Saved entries
———
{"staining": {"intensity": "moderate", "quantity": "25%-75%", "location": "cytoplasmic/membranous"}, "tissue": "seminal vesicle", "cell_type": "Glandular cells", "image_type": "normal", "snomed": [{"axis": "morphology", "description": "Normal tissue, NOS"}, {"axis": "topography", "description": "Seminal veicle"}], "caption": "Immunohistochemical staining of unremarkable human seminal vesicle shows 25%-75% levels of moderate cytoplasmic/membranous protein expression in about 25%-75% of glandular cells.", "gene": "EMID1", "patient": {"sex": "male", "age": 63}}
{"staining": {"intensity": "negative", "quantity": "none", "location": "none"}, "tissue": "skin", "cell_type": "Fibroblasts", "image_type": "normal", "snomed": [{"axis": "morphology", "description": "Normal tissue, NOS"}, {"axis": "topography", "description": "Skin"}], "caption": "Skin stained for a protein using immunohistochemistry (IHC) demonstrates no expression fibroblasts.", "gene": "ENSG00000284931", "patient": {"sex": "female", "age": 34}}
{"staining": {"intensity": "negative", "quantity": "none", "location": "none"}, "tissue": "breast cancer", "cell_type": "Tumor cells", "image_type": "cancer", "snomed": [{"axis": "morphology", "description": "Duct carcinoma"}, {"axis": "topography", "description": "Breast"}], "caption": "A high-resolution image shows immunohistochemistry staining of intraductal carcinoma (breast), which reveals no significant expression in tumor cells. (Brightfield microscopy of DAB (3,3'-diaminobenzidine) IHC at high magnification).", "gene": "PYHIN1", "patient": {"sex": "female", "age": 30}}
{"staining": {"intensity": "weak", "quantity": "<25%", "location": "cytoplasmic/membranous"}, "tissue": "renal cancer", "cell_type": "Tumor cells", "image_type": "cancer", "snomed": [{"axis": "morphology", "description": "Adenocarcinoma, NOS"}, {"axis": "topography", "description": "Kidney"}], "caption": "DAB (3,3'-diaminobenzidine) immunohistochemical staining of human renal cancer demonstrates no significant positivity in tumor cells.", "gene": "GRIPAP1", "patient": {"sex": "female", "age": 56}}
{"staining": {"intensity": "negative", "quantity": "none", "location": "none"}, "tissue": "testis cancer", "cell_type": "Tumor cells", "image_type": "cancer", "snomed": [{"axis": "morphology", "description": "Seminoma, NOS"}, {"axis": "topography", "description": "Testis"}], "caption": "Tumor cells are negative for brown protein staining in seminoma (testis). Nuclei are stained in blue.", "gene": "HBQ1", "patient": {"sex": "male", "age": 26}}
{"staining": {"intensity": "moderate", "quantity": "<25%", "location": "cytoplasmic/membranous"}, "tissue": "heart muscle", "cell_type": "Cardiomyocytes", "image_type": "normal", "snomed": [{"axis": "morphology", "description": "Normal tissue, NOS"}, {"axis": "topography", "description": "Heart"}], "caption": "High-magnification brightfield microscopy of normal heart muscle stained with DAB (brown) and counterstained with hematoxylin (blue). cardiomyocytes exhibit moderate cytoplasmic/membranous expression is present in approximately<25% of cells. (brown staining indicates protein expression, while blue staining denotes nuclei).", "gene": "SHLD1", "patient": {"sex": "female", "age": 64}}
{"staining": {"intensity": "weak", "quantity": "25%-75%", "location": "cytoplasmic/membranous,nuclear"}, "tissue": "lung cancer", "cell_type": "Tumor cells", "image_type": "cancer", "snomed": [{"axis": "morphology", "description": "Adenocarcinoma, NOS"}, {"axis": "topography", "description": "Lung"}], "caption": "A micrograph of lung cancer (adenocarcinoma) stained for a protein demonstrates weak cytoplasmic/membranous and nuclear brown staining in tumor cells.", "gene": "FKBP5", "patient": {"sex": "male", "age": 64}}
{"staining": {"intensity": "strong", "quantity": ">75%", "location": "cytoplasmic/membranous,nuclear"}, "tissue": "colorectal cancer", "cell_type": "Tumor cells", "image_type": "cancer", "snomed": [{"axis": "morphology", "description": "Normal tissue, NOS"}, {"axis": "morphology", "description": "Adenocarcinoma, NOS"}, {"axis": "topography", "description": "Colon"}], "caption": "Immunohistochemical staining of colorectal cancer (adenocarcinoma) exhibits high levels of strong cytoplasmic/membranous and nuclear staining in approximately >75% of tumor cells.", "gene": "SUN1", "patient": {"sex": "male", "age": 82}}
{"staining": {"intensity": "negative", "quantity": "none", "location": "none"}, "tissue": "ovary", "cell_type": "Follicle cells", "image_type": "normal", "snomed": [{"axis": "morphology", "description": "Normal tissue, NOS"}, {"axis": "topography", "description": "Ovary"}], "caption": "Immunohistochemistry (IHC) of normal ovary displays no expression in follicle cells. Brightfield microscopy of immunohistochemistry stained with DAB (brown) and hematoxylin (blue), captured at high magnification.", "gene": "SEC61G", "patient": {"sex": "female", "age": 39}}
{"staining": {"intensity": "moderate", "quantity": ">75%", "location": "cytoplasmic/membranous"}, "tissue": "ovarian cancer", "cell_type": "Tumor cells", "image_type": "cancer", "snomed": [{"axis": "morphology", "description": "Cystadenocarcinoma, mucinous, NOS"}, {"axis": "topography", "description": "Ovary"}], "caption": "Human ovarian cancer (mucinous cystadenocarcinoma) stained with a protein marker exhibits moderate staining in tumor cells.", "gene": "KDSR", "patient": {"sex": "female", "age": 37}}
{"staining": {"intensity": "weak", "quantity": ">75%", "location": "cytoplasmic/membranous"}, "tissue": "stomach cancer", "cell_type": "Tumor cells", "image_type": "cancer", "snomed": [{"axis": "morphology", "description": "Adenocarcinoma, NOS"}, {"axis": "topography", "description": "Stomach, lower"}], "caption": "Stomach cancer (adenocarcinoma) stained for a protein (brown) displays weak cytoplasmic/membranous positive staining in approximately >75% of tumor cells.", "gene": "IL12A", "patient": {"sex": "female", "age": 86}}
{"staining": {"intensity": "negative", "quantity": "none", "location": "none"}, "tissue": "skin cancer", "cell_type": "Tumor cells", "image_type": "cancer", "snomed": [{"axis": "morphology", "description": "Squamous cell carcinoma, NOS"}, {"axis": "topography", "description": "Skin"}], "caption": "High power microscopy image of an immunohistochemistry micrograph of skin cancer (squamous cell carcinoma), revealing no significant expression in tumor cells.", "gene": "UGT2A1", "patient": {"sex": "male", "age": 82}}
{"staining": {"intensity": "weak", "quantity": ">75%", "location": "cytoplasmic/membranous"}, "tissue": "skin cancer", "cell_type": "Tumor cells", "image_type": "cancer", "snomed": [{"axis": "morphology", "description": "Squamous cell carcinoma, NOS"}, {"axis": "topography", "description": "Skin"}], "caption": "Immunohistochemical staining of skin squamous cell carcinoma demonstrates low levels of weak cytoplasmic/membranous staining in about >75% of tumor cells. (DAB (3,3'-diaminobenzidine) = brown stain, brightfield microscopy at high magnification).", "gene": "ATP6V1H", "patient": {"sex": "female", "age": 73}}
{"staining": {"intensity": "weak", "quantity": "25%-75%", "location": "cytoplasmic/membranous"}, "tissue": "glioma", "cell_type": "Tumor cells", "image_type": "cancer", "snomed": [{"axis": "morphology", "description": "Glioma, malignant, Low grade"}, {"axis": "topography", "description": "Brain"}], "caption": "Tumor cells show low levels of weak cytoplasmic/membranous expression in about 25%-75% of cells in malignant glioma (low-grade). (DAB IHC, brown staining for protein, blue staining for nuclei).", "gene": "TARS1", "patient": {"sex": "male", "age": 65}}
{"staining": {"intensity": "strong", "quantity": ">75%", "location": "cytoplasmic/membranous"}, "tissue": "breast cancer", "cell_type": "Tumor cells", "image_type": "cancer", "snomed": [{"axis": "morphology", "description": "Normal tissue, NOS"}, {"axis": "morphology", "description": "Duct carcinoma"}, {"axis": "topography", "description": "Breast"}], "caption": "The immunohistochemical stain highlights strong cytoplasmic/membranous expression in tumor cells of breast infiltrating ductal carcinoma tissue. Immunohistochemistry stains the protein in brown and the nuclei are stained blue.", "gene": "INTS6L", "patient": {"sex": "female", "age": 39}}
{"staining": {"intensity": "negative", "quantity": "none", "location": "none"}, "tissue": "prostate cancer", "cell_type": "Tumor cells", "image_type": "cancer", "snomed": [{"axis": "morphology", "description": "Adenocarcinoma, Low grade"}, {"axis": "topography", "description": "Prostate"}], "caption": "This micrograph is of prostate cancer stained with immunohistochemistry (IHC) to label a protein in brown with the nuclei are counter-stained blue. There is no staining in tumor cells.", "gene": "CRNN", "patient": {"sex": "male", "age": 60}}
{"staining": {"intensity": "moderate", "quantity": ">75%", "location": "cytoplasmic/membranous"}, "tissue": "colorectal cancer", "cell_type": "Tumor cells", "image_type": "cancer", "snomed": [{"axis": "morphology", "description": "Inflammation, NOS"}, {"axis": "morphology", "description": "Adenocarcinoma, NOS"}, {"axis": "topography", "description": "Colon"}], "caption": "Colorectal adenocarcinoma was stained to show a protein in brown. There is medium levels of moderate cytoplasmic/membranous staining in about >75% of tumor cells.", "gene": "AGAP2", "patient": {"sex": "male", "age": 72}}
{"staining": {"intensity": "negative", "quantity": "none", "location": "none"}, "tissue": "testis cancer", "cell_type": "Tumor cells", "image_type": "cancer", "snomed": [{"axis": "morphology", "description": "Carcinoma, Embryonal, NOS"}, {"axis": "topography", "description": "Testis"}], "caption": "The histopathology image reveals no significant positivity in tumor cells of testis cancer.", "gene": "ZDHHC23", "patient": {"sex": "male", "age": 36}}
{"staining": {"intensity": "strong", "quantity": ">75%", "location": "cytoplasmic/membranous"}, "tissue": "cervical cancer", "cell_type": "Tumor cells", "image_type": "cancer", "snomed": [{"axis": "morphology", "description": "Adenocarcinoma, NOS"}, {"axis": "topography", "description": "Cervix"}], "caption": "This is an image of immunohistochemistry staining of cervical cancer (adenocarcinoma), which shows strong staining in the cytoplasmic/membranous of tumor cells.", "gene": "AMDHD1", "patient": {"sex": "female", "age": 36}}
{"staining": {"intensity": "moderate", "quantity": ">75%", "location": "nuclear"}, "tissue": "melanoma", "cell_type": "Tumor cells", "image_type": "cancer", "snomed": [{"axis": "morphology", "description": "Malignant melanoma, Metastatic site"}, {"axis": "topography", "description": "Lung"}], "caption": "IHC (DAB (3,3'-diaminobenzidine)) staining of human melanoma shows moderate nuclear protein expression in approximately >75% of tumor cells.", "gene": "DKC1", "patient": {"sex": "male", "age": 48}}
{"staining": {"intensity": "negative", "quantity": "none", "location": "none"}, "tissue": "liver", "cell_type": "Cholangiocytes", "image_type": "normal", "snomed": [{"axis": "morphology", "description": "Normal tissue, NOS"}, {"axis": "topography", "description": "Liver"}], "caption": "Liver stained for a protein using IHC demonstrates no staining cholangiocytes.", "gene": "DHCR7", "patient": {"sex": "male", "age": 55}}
———
_WHAT IS BEING ASKED_.
Using the data above, reproduce exactly the lines from the line that contains "ovarian cancer (mucinous" through the line that contains "a protein (brown)", including both.

_RESPONSE_.
{"staining": {"intensity": "moderate", "quantity": ">75%", "location": "cytoplasmic/membranous"}, "tissue": "ovarian cancer", "cell_type": "Tumor cells", "image_type": "cancer", "snomed": [{"axis": "morphology", "description": "Cystadenocarcinoma, mucinous, NOS"}, {"axis": "topography", "description": "Ovary"}], "caption": "Human ovarian cancer (mucinous cystadenocarcinoma) stained with a protein marker exhibits moderate staining in tumor cells.", "gene": "KDSR", "patient": {"sex": "female", "age": 37}}
{"staining": {"intensity": "weak", "quantity": ">75%", "location": "cytoplasmic/membranous"}, "tissue": "stomach cancer", "cell_type": "Tumor cells", "image_type": "cancer", "snomed": [{"axis": "morphology", "description": "Adenocarcinoma, NOS"}, {"axis": "topography", "description": "Stomach, lower"}], "caption": "Stomach cancer (adenocarcinoma) stained for a protein (brown) displays weak cytoplasmic/membranous positive staining in approximately >75% of tumor cells.", "gene": "IL12A", "patient": {"sex": "female", "age": 86}}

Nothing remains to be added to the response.